Sans compter qu’en juin 2023, l’avocat new-yorkais Steven Schwartz, spécialisé dans les dommages corporels, a fait la une des journaux pour avoir utilisé ChatGPT pour la rédaction d’un dossier judiciaire. En recherchant les affaires, les décisions et les citations contenues dans le dossier, il s’est avéré qu’elles n’existaient pas, mais qu’elles avaient été inventées par ChatGPT. D’où la nécessité de savoir manier les nouvelles technologies et de savoir à quel point les résultats sont fiables.
En aucun cas, l’IA n’a vocation à remplacer l’expertise des professions juridiques, mais elle peut être bien utile pour automatiser les tâches manuelles, sujettes aux erreurs, et n’utilisant pas les compétences premières des collaborateurs. De nombreux professionnels du droit, notamment les avocats, les greffiers, les assistants juridiques, et d’autres, s’intéressent à l’IA.
La haute rémunération des avocats tient à leur expertise spécifique, à leur capacité à établir les faits et à argumenter, en s’appuyant sur des articles de loi et des affaires similaires jugées par le passé. Mais bien souvent, alors que 100 % de leur temps devrait être consacré à la résolution de problèmes juridiques, une bonne partie de leurs journées est dédiée à de l’administratif : enregistrer, stocker et organiser manuellement les données.
Automatisation des tâches, de la création de documents et des workflows
Les logiciels d’automatisation des documents s’inspirent des documents existants pour générer des modèles, qui seront faciles à compléter ensuite de façon automatique, pour gagner du temps. Ces modèles automatisés peuvent inclure des fonctions et des logiques complexes que l’on retrouve souvent dans la gestion de l’information. Les logiciels d’automatisation des documents sont également utiles pour des tâches de gestion documentaire courantes comme le contrôle des versions et la personnalisation.
L’automatisation des workflows permet de structurer le partage des tâches, d’envoyer les documents à la bonne personne, au bon moment, pour éviter tout oubli ou toute erreur.
L’IA générative et les grands modèles de langage (LLM)
Ayant explosé récemment, l’IA générative permet de poser des questions en langage naturel, d’analyser les données et d’obtenir des résumés dans toutes les langues. L’IA facilite la détection de tendances dans de gros ensembles de données structurées et non structurées. De plus, les collaborateurs peuvent générer du nouveau contenu sur la base d’échantillons et de prompts.

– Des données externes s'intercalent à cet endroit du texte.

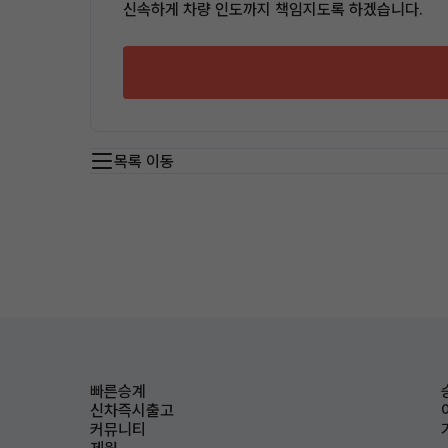
신속하게 차량 인도까지 책임지도록 하겠습니다.
목록 이동
빠른승계
신차즉시출고
커뮤니티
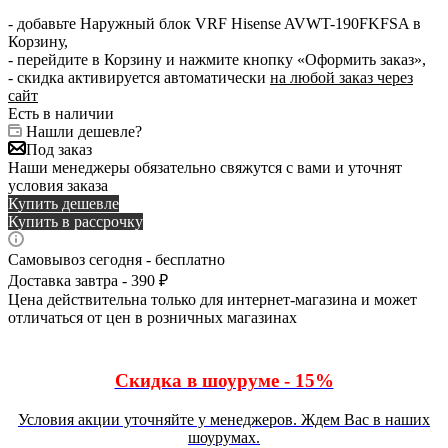
- добавьте Наружный блок VRF Hisense AVWT-190FKFSA в
Корзину,
- перейдите в Корзину и нажмите кнопку «Оформить заказ»,
- скидка активируется автоматически
на любой заказ через
сайт
Есть в наличии
Нашли дешевле?
Под заказ
Наши менеджеры обязательно свяжутся с вами и уточнят
условия заказа
Купить дешевле
Купить в рассрочку
Самовывоз сегодня - бесплатно
Доставка завтра - 390 ₽
Цена действительна только для интернет-магазина и может
отличаться от цен в розничных магазинах
Скидка в шоуруме - 15%
Условия акции уточняйте у менеджеров. Ждем Вас в наших
шоурумах.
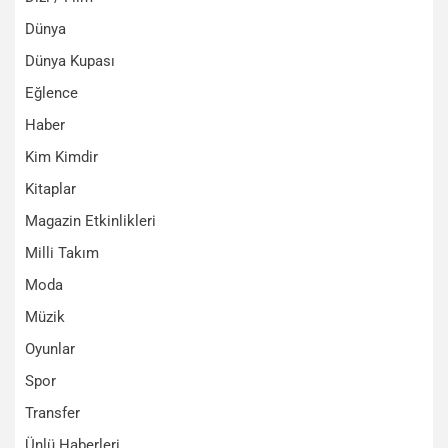
Dünya
Dünya Kupası
Eğlence
Haber
Kim Kimdir
Kitaplar
Magazin Etkinlikleri
Milli Takım
Moda
Müzik
Oyunlar
Spor
Transfer
Ünlü Haberleri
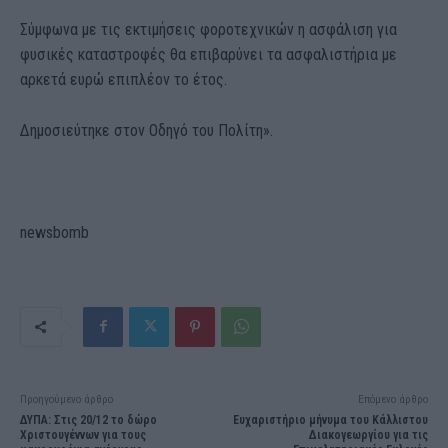
Σύμφωνα με τις εκτιμήσεις φοροτεχνικών η ασφάλιση για
φυσικές καταστροφές θα επιβαρύνει τα ασφαλιστήρια με
αρκετά ευρώ επιπλέον το έτος.
Δημοσιεύτηκε στον Οδηγό του Πολίτη».
newsbomb
Προηγούμενο άρθρο
Επόμενο άρθρο
ΔΥΠΑ: Στις 20/12 το δώρο
Ευχαριστήριο μήνυμα του Κάλλιστου
Χριστουγέννων για τους
Διακογεωργίου για τις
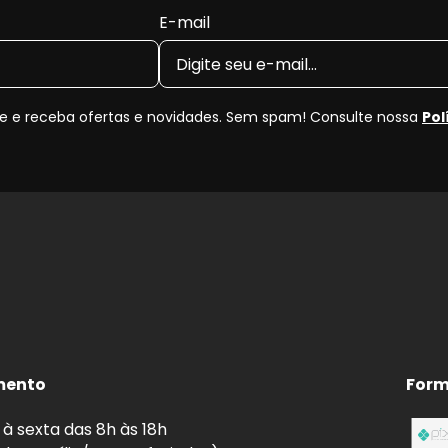
E-mail
esenvolvido especificamente para cada aplicação.
ndo máximo conforto de condução.
ntando a vida útil do sistema de freio.
odas mais limpas.
 e receba ofertas e novidades. Sem spam! Consulte nossa
Pol
umenta a durabilidade da pastilha e do rotor.
osamente as medidas originais para os anos
2017, 2018,
empre confira o
código original (OEM)
antes da compr
tilha Dianteira Quietcast?
de de frenagem e pode causar ruídos, superaquecimento 
 jogo novo, você recupera a eficiência original do freio 
mento
Form
à sexta das 8h às 18h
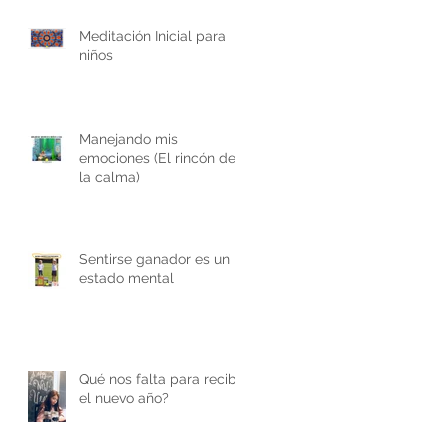
Meditación Inicial para
niños
Manejando mis
emociones (El rincón de
la calma)
Sentirse ganador es un
estado mental
Qué nos falta para recibir
el nuevo año?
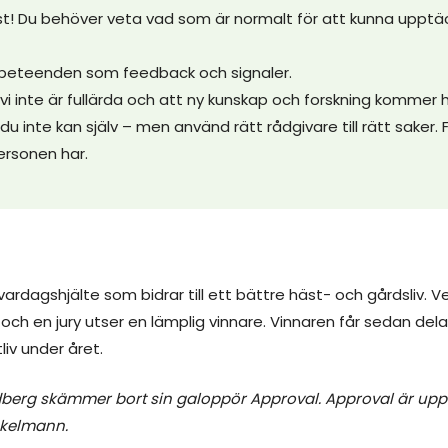
st! Du behöver veta vad som är normalt för att kunna upptä
beteenden som feedback och signaler.
vi inte är fullärda och att ny kunskap och forskning kommer 
du inte kan själv – men använd rätt rådgivare till rätt saker. 
ersonen har.
vardagshjälte som bidrar till ett bättre häst- och gårdsliv. 
och en jury utser en lämplig vinnare. Vinnaren får sedan dela
liv under året.
ndberg skämmer bort sin galoppör Approval. Approval är up
ökelmann.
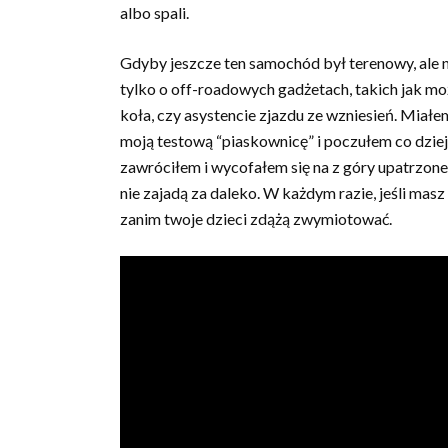
albo spali.
Gdyby jeszcze ten samochód był terenowy, ale 
tylko o off-roadowych gadżetach, takich jak mo
koła, czy asystencie zjazdu ze wzniesień. Miałe
moją testową “piaskownicę” i poczułem co dzie
zawróciłem i wycofałem się na z góry upatrzon
nie zajadą za daleko. W każdym razie, jeśli masz o
zanim twoje dzieci zdążą zwymiotować.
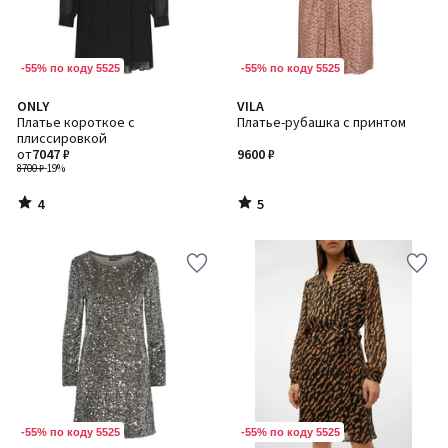
-55% по коду 5525
-55% по коду 5525
4
5
ONLY
VILA
/
/
Платье короткое с
Платье-рубашка с принтом
5
5
плиссировкой
от
7047 ₽
9600 ₽
8700 ₽
-19%
4
5
/
/
5
5
-55% по коду 5525
-55% по коду 5525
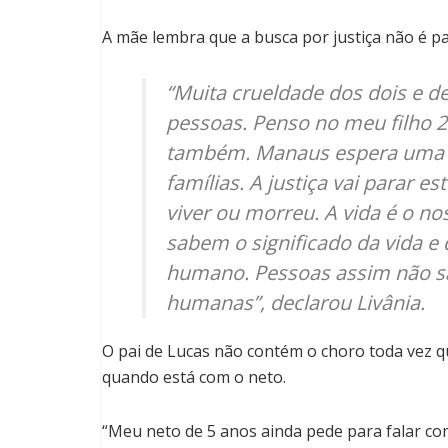
A mãe lembra que a busca por justiça não é pa
“Muita crueldade dos dois e de
pessoas. Penso no meu filho 24
também. Manaus espera uma 
famílias. A justiça vai parar e
viver ou morreu. A vida é o n
sabem o significado da vida e 
humano. Pessoas assim não s
humanas”, declarou Livânia.
O pai de Lucas não contém o choro toda vez qu
quando está com o neto.
“Meu neto de 5 anos ainda pede para falar com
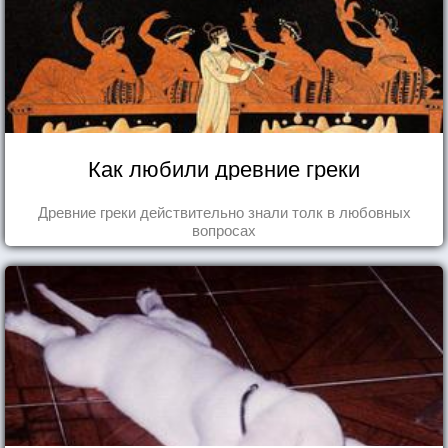
Как любили древние греки
Древние греки действительно знали толк в любовных
вопросах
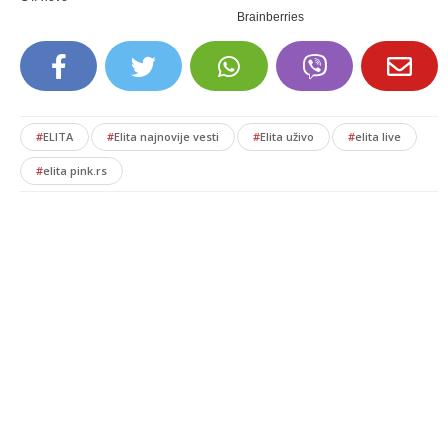
#
ELITA
#
Elita najnovije vesti
#
Elita uživo
#
elita live
#
elita pink.rs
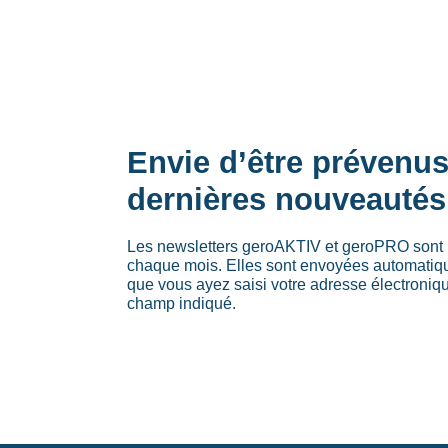
Envie d’être prévenu
dernières nouveautés
Les newsletters geroAKTIV et geroPRO sont 
chaque mois. Elles sont envoyées automati
que vous ayez saisi votre adresse électroniq
champ indiqué.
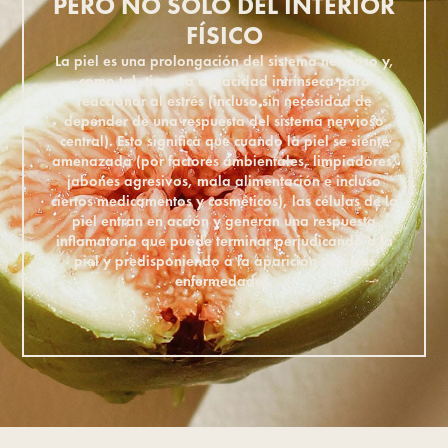
PERO NO SOLO DEL INTERIOR
FÍSICO
La piel es una prolongación del sistema nervioso y,
como tal, tiene la capacidad intrínseca para
reaccionar al estrés (incluso sin necesidad de
depender de una respuesta del sistema nervioso
central). Esto significa que cuando la piel se siente
amenazada (por factores ambientales, limpiadores,
jabones agresivos, mala alimentación e incluso
ciertos medicamentos y cosméticos), las células de la
piel entran en acción y generan una respuesta
inflamatoria que puede terminar perjudicando a la
piel y predisponiendo a la aparición de estas
enfermedades.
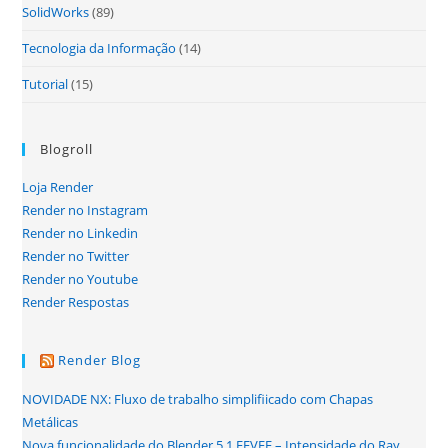
SolidWorks
(89)
Tecnologia da Informação
(14)
Tutorial
(15)
Blogroll
Loja Render
Render no Instagram
Render no Linkedin
Render no Twitter
Render no Youtube
Render Respostas
Render Blog
NOVIDADE NX: Fluxo de trabalho simplifiicado com Chapas
Metálicas
Nova funcionalidade do Blender 5.1 EEVEE – Intensidade do Ray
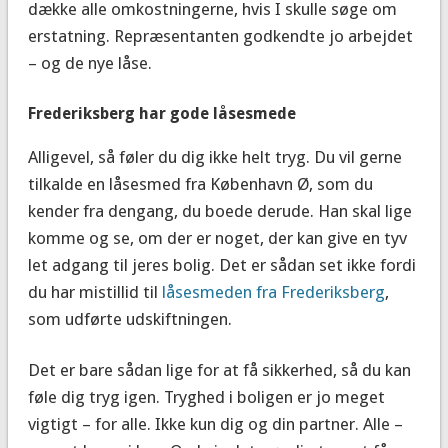
dække alle omkostningerne, hvis I skulle søge om
erstatning. Repræsentanten godkendte jo arbejdet
– og de nye låse.
Frederiksberg har gode låsesmede
Alligevel, så føler du dig ikke helt tryg. Du vil gerne
tilkalde en låsesmed fra København Ø, som du
kender fra dengang, du boede derude. Han skal lige
komme og se, om der er noget, der kan give en tyv
let adgang til jeres bolig. Det er sådan set ikke fordi
du har mistillid til
låsesmeden fra Frederiksberg
,
som udførte udskiftningen.
Det er bare sådan lige for at få sikkerhed, så du kan
føle dig tryg igen. Tryghed i boligen er jo meget
vigtigt – for alle. Ikke kun dig og din partner. Alle –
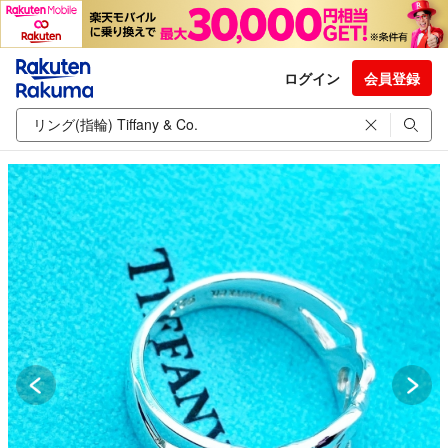
ログイン
会員登録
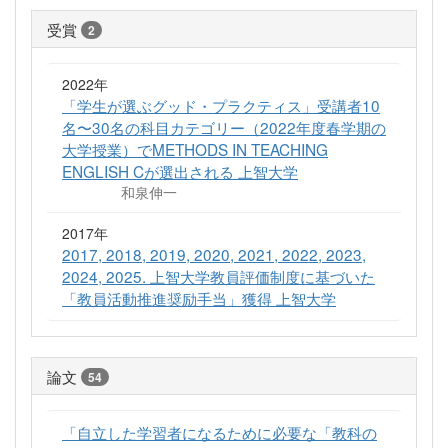
受賞
2
2022年
「学生が選ぶグッド・プラクティス」受講者10
名〜30名の科目カテゴリー（2022年度春学期の
大学授業）でMETHODS IN TEACHING
ENGLISH Cが選出される 上智大学
和泉伸一
2017年
2017, 2018, 2019, 2020, 2021, 2022, 2023,
2024, 2025. 上智大学教員評価制度に基づいた
「教員活動推進奨励手当」獲得 上智大学
論文
54
「自立した学習者になるために必要な「教科の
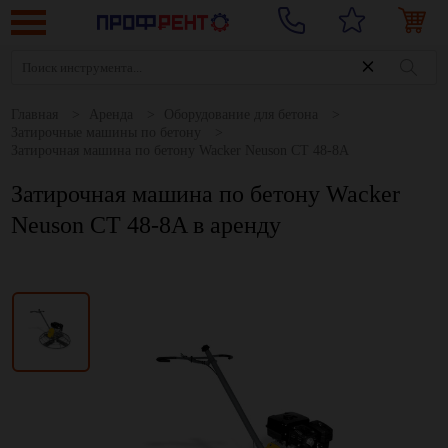
Главная
Аренда
Оборудование для бетона
Затирочные машины по бетону
Затирочная машина по бетону Wacker Neuson СТ 48-8A
Затирочная машина по бетону Wacker
Neuson СТ 48-8A в аренду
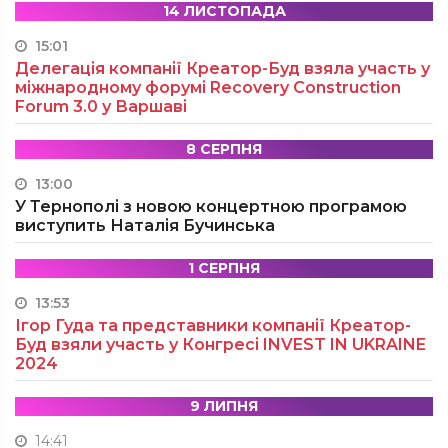
14 ЛИСТОПАДА
15:01
Делегація компанії Креатор-Буд взяла участь у
міжнародному форумі Recovery Construction
Forum 3.0 у Варшаві
8 СЕРПНЯ
13:00
У Тернополі з новою концертною програмою
виступить Наталія Бучинська
1 СЕРПНЯ
13:53
Ігор Гуда та представники компанії Креатор-
Буд взяли участь у Конгресі INVEST IN UKRAINE
2024
9 ЛИПНЯ
14:41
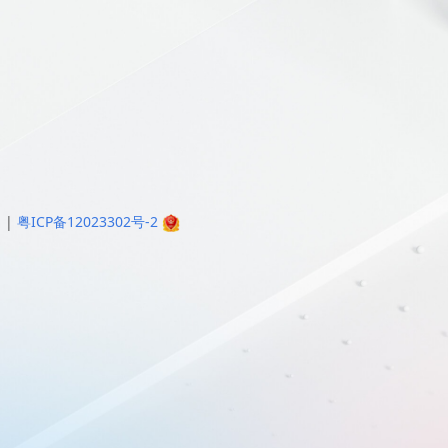
明
|
粤ICP备12023302号-2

Les grands modèles de langage (LLM) peuvent passer au peigne fin les documents juridiques pour rechercher des précédents. Ils peuvent également analyser ces précédents pour en extraire des concepts juridiques clés et aider à générer des arguments.
La création automatique de documents, l’orchestration des workflows, l’analyse de données fiables ou la recherche alimentée par l’IA permettent aux professions juridiques d’aller plus vite, plus loin, plus en profondeur, dans les résolutions de problèmes.
En éliminant les tâches répétitives et non épanouissantes, l’automatisation remet les connaissances et les compétences au cœur des métiers juridiques. L’automatisation permet de réduire le temps nécessaire à la recherche d’informations, au suivi ou à l’obtention de validations. Alors que les cabinets sont surchargés et peinent à recruter, le recours à l’automatisation et à l’intelligence artificielle permet de gagner un temps précieux et d’accélérer les procédures.